##### Entries provided

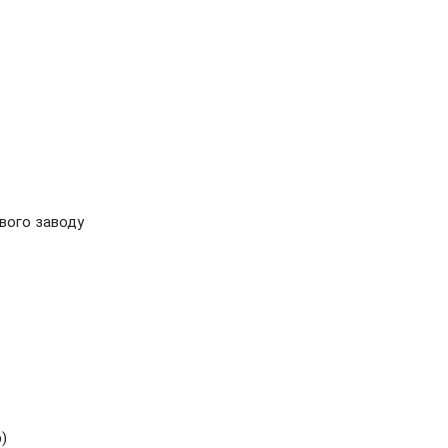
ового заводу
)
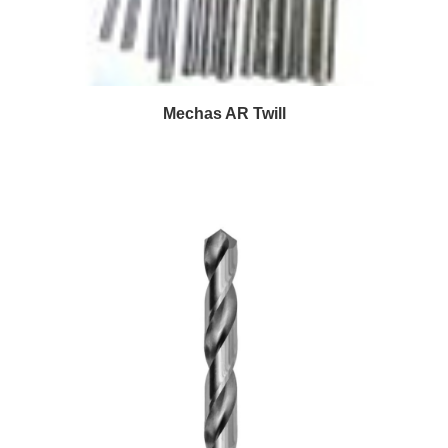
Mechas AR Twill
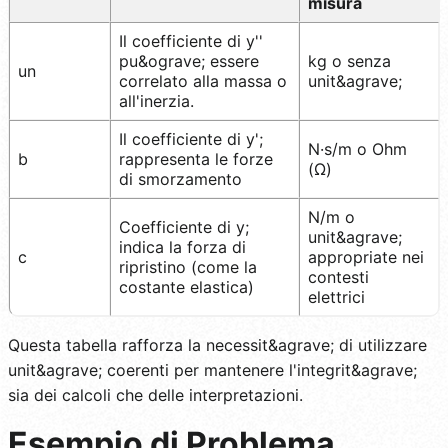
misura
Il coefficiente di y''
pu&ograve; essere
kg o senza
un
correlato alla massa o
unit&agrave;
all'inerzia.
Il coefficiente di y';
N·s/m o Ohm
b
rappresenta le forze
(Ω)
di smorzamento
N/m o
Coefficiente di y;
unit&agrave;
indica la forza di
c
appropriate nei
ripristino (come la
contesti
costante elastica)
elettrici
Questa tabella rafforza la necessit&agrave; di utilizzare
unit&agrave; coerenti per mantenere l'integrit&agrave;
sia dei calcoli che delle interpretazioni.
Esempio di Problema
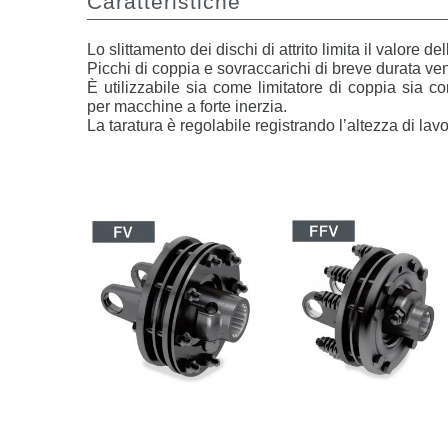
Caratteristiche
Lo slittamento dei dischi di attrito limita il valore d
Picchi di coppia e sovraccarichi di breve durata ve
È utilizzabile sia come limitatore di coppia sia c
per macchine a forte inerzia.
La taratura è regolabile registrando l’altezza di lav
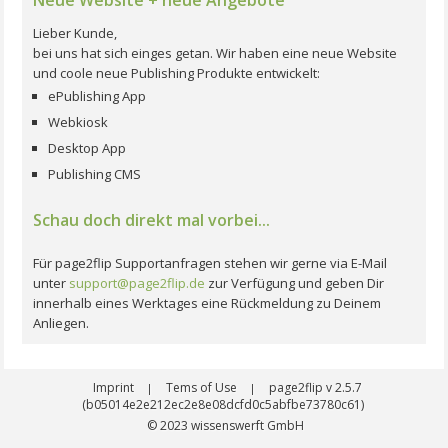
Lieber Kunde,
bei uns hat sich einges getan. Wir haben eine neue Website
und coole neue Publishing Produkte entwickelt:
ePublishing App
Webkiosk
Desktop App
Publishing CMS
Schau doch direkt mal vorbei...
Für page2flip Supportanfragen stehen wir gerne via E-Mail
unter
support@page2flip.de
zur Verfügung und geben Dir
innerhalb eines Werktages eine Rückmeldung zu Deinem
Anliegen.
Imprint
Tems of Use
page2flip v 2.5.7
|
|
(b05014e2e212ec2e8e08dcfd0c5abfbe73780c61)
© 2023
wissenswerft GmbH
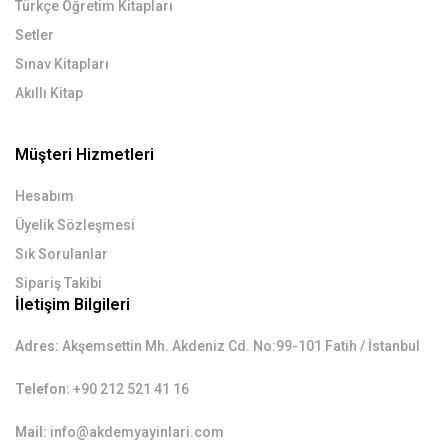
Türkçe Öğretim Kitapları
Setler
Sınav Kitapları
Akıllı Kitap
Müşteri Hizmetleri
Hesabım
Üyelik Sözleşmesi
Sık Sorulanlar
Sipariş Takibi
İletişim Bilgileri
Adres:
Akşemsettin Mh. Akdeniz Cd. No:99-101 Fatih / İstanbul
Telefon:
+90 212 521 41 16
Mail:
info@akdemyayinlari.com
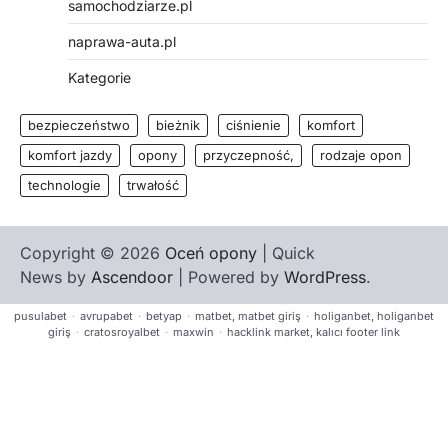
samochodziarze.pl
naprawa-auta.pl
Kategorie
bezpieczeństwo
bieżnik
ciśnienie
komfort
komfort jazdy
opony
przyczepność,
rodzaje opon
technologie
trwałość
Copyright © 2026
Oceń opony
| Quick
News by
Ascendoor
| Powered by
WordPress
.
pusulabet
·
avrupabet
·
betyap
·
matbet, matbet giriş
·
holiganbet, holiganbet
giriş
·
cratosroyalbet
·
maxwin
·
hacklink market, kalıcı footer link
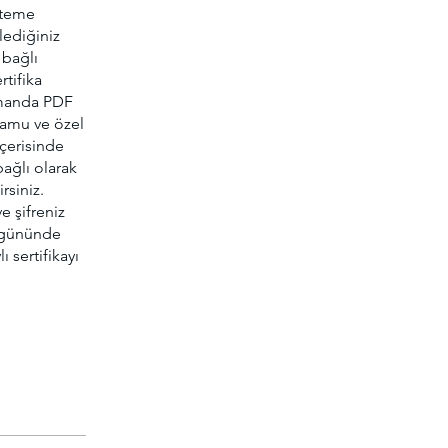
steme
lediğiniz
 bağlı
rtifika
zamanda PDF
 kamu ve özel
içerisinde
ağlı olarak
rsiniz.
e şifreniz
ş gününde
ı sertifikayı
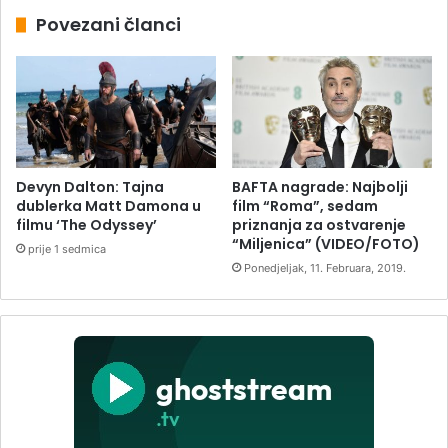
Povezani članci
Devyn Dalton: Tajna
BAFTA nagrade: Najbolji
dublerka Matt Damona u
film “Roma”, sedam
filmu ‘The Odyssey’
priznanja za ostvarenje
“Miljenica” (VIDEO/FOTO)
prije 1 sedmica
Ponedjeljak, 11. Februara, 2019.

##########
##### Entries provided

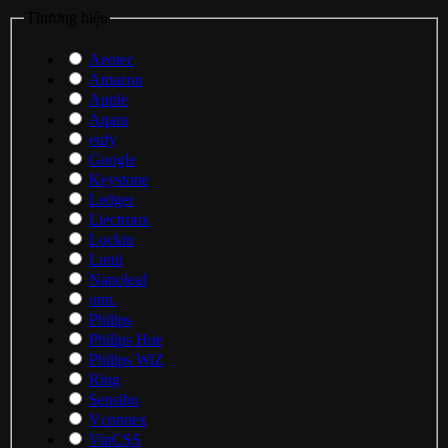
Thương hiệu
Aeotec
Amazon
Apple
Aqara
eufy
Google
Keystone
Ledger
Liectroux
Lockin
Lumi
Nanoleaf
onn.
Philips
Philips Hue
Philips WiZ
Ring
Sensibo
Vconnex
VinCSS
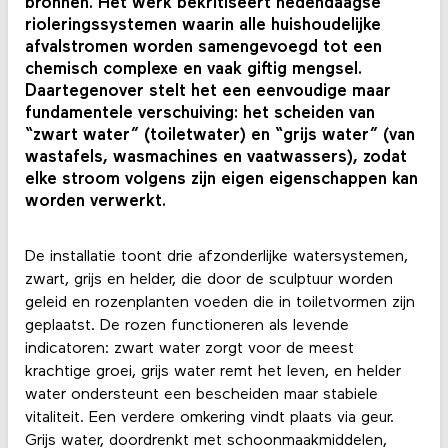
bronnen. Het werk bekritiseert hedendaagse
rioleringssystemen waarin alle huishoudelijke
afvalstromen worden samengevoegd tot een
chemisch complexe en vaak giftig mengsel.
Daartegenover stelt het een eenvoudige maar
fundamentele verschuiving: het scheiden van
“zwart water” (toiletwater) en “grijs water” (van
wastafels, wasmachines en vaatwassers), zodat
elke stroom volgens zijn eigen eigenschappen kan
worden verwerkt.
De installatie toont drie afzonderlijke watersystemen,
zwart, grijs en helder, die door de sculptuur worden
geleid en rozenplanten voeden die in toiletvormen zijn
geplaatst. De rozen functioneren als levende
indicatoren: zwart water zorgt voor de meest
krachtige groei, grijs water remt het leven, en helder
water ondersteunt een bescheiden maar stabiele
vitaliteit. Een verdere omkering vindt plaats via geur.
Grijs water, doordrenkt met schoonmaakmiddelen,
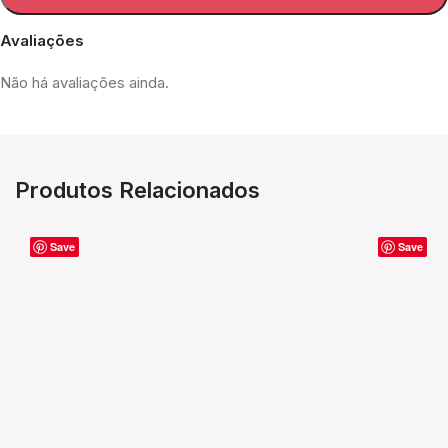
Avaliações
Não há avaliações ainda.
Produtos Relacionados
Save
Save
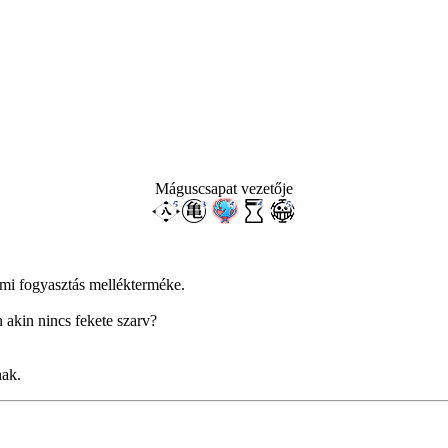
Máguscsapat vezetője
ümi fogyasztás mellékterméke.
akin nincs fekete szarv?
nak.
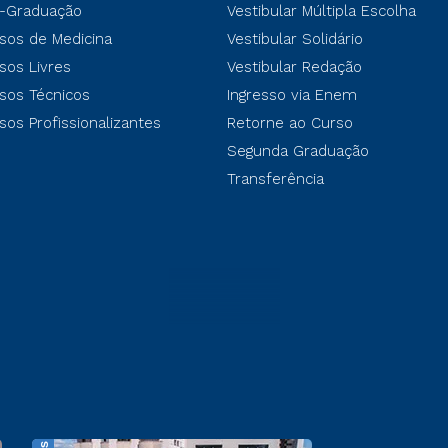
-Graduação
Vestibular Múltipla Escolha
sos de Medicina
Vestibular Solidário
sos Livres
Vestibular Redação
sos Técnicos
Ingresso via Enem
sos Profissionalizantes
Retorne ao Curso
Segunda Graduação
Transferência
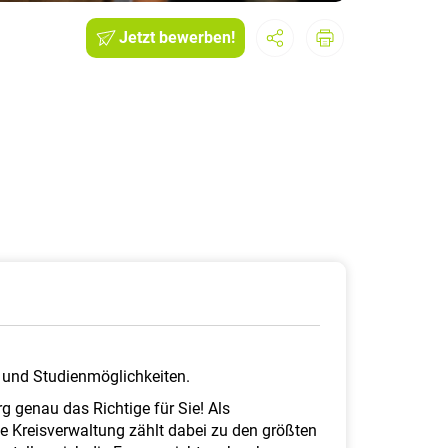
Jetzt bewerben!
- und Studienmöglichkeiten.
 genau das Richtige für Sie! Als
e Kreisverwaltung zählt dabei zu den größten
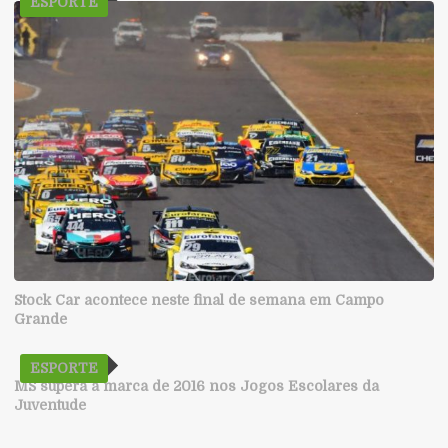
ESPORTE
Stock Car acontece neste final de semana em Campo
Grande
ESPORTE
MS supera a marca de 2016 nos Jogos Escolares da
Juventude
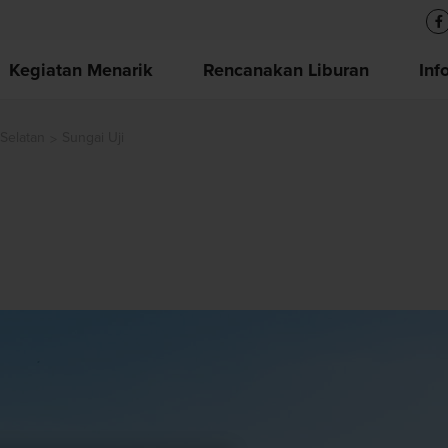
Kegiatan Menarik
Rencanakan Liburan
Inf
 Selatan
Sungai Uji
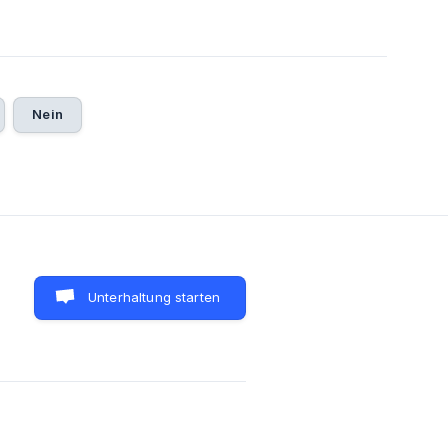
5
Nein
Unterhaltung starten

##########

Exercise instructions: Report each line of the entries above that contains the word "come", copying every such line in full.

Answer space:
ripristino (come la
È utilizzabile sia come limitatore di coppia sia c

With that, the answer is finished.